If the fabric of space is stretching, thereby increasing the distance between galaxies that are carried along on the cosmic flow, we can imagine running the evolution backward in time to learn about the origin of the universe. In reverse, the fabric of space shrinks, bringing all galaxies closer and closer to each other. Like the contents of a pressure cooker, as the shrinking universe compresses the galaxies together, the temperature dramatically increases, stars disintegrate and a hot plasma of matter's elementary constituents is formed. As the fabric continues to shrink, the temperature rises unabated, as does the density of the primordial plasma. As we imagine running the clock backward from the age of the presently observed universe, about 15 billion years, the universe as we know it is crushed to an ever smaller size.
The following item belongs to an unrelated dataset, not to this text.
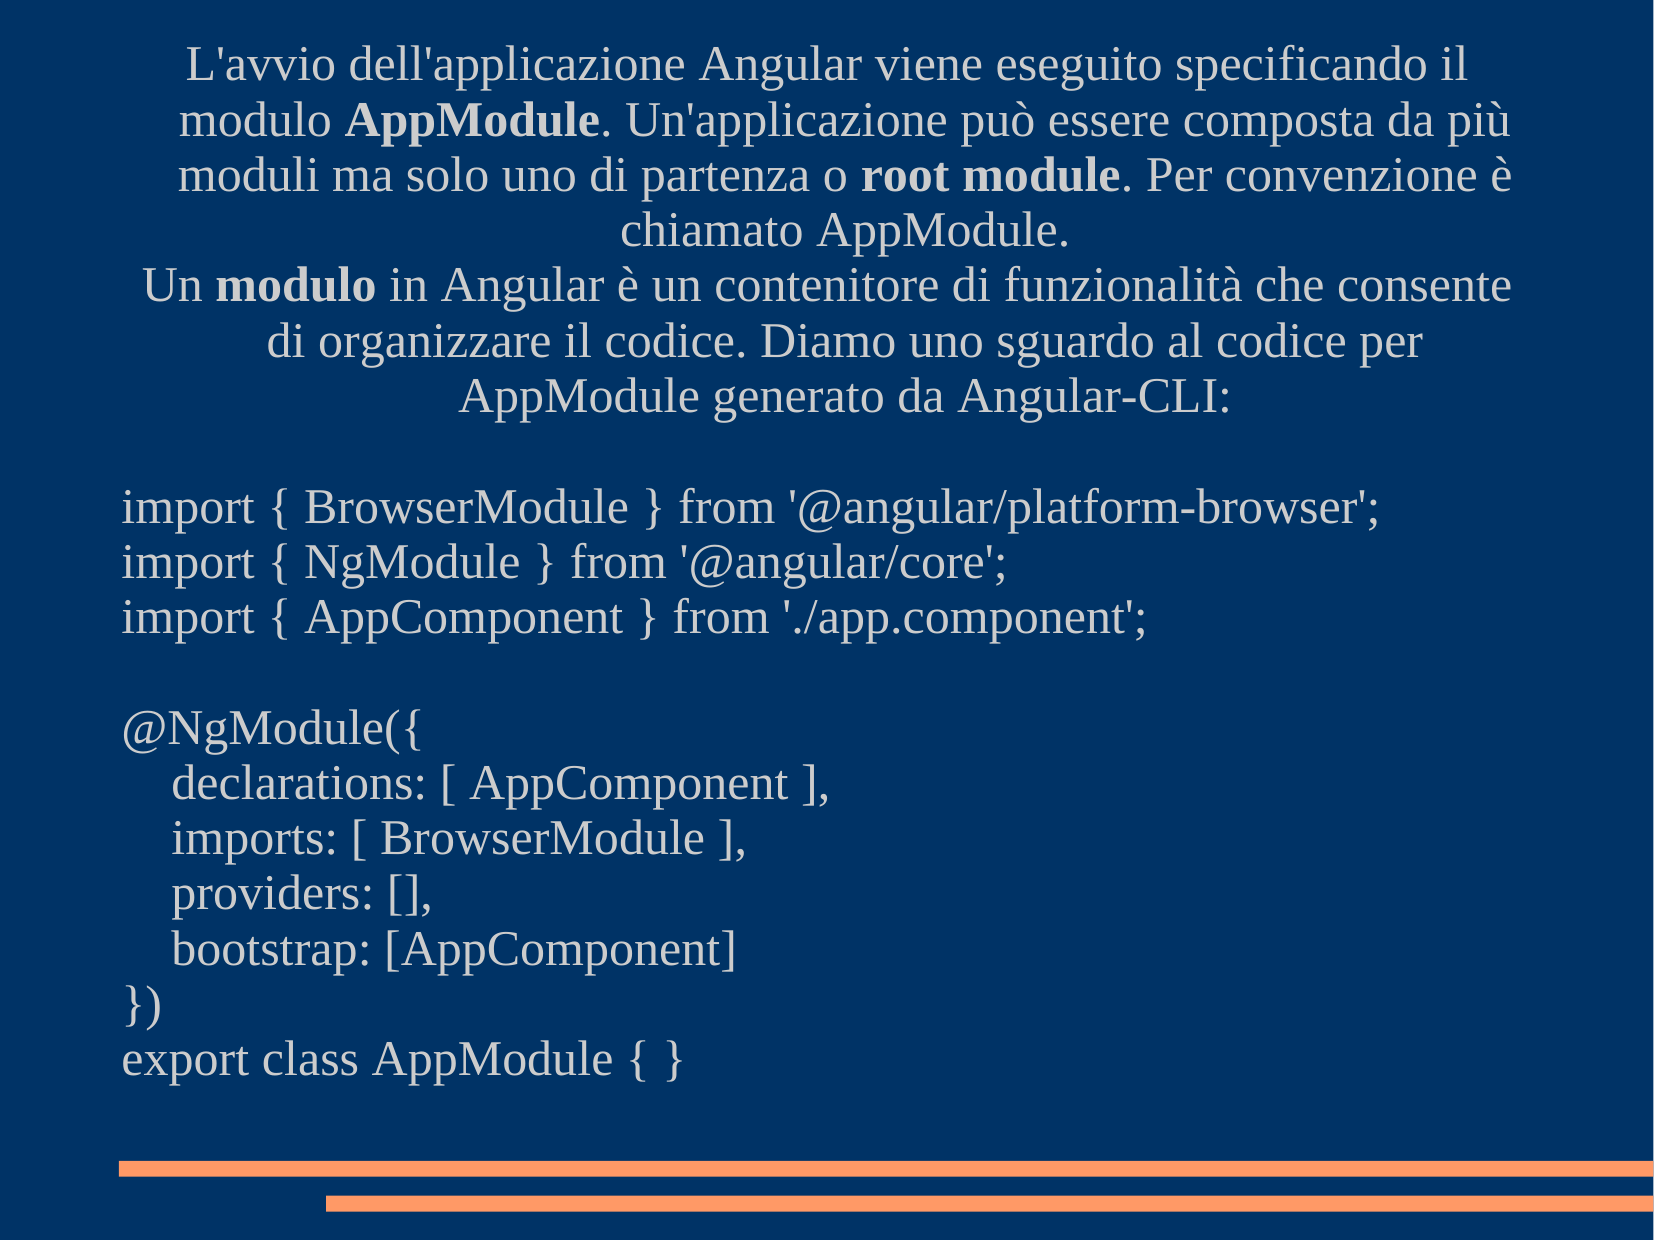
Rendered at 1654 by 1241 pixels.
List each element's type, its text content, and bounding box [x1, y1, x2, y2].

subtitle L'avvio dell'applicazione Angular viene eseguito specificando il modulo AppModule. Un'applicazione può essere composta da più moduli ma solo uno di partenza o root module. Per convenzione è chiamato AppModule. Un modulo in Angular è un contenitore di funzionalità che consente di organizzare il codice. Diamo uno sguardo al codice per AppModule generato da Angular-CLI: import { BrowserModule } from '@angular/platform-browser'; import { NgModule } from '@angular/core'; import { AppComponent } from './app.component'; @NgModule({ declarations: [ AppComponent ], imports: [ BrowserModule ], providers: [], bootstrap: [AppComponent] }) export class AppModule { } [121, 25, 1534, 1154]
The matter making up everything—every car, house, building, mountain on earth; the earth itself; the moon; Saturn, Jupiter, and every other planet; the sun and every other star in the Milky Way; the Andromeda galaxy with its 100 billion stars and each and every other of the more than 100 billion galaxies—is squeezed by a cosmic vise to astounding density. And as the clock is turned back to ever earlier times, the whole of the cosmos is compressed to the size of an orange, a lemon, a pea, a grain of sand, and to yet tinier size still. Extrapolating all the way back to "the beginning," the universe would appear to have begun as a point—an image we will critically re-examine in later chapters—in which all matter and energy is squeezed together to unimaginable density and temperature. It is believed that a cosmic fireball, the big bang, erupted from this volatile mixture spewing forth the seeds from which the universe as we know it evolved.

The image of the big bang as a cosmic explosion ejecting the material contents of the universe like shrapnel from an exploding bomb is a useful one to bear in mind, but it is a little misleading. When a bomb explodes, it does so at a particular location in space and at a particular moment in time. Its contents are ejected into the surrounding space. In the big bang, there is no surrounding space. As we devolve the universe backward toward the beginning, the squeezing together of all material content occurs because all of space is shrinking. The orange-size, the pea-size, the grain of sand—size devolution describes the whole of the universe—not something within the universe. Carrying on to the beginning, there is simply no space outside the primordial pinpoint grenade. Instead, the big bang is the eruption of compressed space whose unfurling, like a tidal wave, carries along matter and energy even to this day.